Dr. Glass Slipper
Dr. Casey Ann Pidich is a podiatrist that resides in the busy city of New York City as she balances blogging and podiatry to provide the latest comfort in shoes for her patients.
Q1: Why did you choose podiatry?
I love podiatry because I love to help people! If you ever experience pain in your foot, then you know that it can be very detrimental and really affect your daily lifestyle. I love helping others, but I am not alone, I am fully integrated with other health care professions: I work with physical therapists, orthopedics, and primary care doctors, all as a team to help my patients.
So how did I get exposed to the field of podiatry? I used to work the night shift at the hospital, and after 2 weeks I started developing heel pain. At the time, I meet a podiatrist who was rounding on his patients. He was so wonderful, he told me exactly what I should be doing to treat it: resting, icing, and stretching. From this experience I decided to shadow a podiatrist, to see how this health care profession is like. The personal care and personal attention I received from that doctor made such a difference, and it helped me feel so good. Initially, I didn’t know much about the field of podiatry. I was in college doing pre-med and was about to apply to a D.O. school, but never did I ever consider going to podiatry school until that time during the hospital.
Becoming a Podiatrist is a big commitment. I finished my 2-year surgical residency at NYU Bellevue Hospital in Manhattan. I am now in full clinical practice, seeing patients and helping them with their needs. I studied a lot to become a doctor and I love the profession. I love it and I love helping people!
Q2: What inspired you to create the Dr. Glass Slipper brand?
I personally had a difficult time finding shoes in the real world. When I was a resident, I wore clogs every day. It was easy, I would just get up out of bed, and slip into scrubs and comfortable hospital shoes! However, once I graduated, I started to dress more professionally. In other words, no more scrubs. Once I started working in the real world, I came to realize that I couldn’t find shoes that looked great AND were comfortable.
So I did research trying to find different comfortable stylish shoe brands. This research led me to start blogging, “the name sparked!’. My blogging name became Dr. Glass Slipper, given to me by a friend. While blogging, I learned many valuable things like self-managing, photo editing, and coding. It’s been a really incredible learning experience. My goals are to introduce women to more comfortable brands and give more options so women don’t have to sacrifice comfort for fashion.
Q3: A day in the life of a podiatrist:
How does my typical day entail, you might ask? I used to work 5-6 days a week and was a surgical attending here in New York. However, about 1 year ago, I was offered a position in private practice to work evenings, just 3 evenings a week. This allowed me to focus on blogging, which is my passion, so I am very fortunate.
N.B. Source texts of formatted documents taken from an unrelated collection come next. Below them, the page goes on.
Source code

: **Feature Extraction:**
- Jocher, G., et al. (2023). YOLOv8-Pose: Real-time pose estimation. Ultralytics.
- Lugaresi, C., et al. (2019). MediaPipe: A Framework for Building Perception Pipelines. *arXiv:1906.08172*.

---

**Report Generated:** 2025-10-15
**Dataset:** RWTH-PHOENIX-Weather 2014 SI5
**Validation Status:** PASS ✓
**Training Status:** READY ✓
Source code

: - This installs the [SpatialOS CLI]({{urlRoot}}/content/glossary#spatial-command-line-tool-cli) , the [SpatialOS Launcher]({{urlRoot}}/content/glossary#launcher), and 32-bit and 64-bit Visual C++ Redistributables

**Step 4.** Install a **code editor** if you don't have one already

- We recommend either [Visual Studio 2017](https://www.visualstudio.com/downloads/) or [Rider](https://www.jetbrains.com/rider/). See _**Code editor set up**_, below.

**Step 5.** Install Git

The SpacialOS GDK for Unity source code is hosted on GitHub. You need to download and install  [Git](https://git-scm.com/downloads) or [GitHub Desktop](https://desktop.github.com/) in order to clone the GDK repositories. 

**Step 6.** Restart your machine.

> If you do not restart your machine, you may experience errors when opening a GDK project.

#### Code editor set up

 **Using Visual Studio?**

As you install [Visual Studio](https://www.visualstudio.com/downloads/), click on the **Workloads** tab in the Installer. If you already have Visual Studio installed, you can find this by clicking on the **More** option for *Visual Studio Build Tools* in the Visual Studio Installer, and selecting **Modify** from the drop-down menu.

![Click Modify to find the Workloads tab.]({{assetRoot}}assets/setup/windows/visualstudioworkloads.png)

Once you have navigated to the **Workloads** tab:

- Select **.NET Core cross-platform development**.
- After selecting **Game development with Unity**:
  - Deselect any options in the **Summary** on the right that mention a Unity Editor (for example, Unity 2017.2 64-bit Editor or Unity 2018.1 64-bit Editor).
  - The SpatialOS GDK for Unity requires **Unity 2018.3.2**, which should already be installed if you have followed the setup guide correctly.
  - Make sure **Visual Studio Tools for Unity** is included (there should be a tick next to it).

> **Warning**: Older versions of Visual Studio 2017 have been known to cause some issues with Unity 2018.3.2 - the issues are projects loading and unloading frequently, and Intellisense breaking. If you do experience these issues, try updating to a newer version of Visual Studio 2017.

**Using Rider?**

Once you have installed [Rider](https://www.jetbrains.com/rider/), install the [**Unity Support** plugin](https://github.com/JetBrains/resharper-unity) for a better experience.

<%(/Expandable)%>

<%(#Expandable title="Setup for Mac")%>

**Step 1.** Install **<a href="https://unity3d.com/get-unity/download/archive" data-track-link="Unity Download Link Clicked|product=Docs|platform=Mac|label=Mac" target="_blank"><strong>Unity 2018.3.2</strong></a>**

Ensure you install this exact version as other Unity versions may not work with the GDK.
Even though I just work 3 days a week, I still see a lot of patients. From 5pm to 9pm is when everyone is out of work. This schedule works perfectly for me and my patients. In a busy city that works 8-5pm, I am available after hours to treat my patients.
I see about 30 patients in a couple of hours. During the day I blog; it’s a lot of work. There is a tremendous amount of work on the backside that people don’t see. Companies try to contact you, they send you clothes, there are dozens of emails per hour that need to be answered, and I still need to find topics, ideas, and trends to post daily and write about. I have to coordinate different outfits together, schedule professional photography sessions, and repeat.
I do most of the work myself and it can take up a lot of time. Usually, I prepare 1.5 months in advance since there are so many technical parts I need to arrange. In addition, I am starting to become a shoe consultant. I’m currently negotiating with companies who hire podiatrists to improve their shoe designs and offer feedback. I am constantly growing and staying busy and I love it!
Q4: What are good habits to have that you learned from residency that transferred to your practice?
My favorite attending, who just passed away, was a great mentor to me. He made me feel good and helped me so much during my training. He taught me to treat my patients like friends or family. Treat them as you would like to be treated when visiting a doctor. Listen to their pain and suffering and be proficient with small talk. A 15-minute talk during your clinic hours needs to be efficient. The effectiveness of human interaction during a doctor’s visit is memorable in your patient’s mind.
The effectiveness of human interaction during a doctor’s visit is memorable in your patient’s mind.
Q5: What are 3 quick tips to give to current podiatry students
1) Study hard to pass everything
2) make friends, and
3) find time to relax
During my time in podiatry medical school, I studied with one of my best friends, who had gone to medical school in Africa. He was kind enough to tutor me since he was very proficient with internal medicine and pharmacology. We became such good friends in school that we currently work in practice together. Always work hard, but don’t forget to take some time off as well. Relax, do something else, I used to go walk around in Central Park, and go try on shoes at stores at Bergdorfs and Bloomingdales. Enjoy it while you can!